YOUR TASK
Take each line of the data that contains the string "widget" and copy it.

DATA FOR PROCESSING

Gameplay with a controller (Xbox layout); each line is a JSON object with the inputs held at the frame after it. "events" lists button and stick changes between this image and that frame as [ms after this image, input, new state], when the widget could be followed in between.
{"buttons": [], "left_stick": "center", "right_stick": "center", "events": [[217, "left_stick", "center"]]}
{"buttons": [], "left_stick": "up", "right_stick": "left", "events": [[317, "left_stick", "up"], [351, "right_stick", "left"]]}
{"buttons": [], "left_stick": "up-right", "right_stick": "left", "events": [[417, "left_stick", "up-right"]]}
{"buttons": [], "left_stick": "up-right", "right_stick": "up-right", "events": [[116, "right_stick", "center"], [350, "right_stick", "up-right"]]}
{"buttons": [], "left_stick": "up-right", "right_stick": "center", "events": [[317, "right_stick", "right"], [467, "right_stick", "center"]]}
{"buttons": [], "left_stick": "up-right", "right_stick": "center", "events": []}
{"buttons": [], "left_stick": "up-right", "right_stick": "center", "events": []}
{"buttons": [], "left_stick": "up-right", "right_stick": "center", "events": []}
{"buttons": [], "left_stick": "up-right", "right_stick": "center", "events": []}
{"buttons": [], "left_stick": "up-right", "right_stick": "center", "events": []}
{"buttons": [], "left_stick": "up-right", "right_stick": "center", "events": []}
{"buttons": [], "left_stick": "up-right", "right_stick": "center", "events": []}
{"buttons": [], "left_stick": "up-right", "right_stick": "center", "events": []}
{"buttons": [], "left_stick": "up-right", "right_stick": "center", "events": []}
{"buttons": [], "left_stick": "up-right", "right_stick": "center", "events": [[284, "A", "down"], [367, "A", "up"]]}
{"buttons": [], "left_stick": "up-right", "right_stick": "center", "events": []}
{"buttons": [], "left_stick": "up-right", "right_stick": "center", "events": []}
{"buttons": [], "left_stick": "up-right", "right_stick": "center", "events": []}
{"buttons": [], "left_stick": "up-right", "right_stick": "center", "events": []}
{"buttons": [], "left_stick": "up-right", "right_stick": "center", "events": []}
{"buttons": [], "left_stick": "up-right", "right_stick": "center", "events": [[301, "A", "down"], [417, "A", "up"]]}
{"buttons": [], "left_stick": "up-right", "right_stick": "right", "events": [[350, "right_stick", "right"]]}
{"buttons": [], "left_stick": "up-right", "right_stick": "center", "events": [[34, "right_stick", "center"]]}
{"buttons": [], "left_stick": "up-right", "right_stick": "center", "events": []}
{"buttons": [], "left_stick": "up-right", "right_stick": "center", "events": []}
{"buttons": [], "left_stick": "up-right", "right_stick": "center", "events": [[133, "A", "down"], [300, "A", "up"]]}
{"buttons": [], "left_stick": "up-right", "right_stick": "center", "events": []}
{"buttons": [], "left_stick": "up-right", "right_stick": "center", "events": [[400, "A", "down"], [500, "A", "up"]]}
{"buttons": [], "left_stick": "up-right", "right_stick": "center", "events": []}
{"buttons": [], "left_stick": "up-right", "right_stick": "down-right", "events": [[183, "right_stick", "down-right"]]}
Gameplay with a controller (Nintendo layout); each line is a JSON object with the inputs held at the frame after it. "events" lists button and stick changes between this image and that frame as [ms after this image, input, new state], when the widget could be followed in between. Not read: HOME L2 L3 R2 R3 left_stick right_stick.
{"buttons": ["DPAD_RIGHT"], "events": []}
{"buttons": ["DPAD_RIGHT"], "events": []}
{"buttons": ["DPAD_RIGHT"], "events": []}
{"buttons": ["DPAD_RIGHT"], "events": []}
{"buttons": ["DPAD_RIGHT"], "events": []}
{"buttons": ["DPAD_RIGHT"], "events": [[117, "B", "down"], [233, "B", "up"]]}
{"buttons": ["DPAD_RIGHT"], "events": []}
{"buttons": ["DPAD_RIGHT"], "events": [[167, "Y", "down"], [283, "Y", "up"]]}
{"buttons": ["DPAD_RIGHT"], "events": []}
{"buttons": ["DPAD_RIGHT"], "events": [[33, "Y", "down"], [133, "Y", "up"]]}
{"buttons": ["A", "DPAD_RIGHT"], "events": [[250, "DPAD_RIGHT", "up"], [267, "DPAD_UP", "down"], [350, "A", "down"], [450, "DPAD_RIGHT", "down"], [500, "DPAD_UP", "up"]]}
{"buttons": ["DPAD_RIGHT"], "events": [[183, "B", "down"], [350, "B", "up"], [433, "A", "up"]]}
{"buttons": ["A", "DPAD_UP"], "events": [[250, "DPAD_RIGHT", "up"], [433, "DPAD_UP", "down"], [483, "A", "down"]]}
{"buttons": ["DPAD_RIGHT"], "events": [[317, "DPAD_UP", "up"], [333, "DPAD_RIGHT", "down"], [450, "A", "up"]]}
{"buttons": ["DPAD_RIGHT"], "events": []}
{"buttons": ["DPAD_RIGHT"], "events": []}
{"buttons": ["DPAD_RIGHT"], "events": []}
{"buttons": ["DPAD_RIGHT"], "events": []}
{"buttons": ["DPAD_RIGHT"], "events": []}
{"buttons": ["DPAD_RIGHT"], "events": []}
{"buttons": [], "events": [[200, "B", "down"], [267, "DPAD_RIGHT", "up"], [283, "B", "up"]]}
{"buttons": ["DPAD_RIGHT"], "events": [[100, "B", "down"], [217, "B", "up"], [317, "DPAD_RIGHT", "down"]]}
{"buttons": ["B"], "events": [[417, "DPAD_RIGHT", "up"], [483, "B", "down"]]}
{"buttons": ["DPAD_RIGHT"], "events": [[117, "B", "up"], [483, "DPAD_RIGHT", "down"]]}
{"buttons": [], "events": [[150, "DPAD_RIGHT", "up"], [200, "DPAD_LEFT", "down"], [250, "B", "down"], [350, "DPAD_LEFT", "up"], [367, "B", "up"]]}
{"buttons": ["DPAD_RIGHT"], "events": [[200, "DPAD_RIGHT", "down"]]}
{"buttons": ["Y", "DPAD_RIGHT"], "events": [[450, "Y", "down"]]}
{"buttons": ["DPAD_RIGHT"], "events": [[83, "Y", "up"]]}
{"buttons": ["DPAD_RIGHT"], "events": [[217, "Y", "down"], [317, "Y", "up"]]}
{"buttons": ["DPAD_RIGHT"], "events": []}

SOLUTION TO THIS PROBLEM
Gameplay with a controller (Xbox layout); each line is a JSON object with the inputs held at the frame after it. "events" lists button and stick changes between this image and that frame as [ms after this image, input, new state], when the widget could be followed in between.
Gameplay with a controller (Nintendo layout); each line is a JSON object with the inputs held at the frame after it. "events" lists button and stick changes between this image and that frame as [ms after this image, input, new state], when the widget could be followed in between. Not read: HOME L2 L3 R2 R3 left_stick right_stick.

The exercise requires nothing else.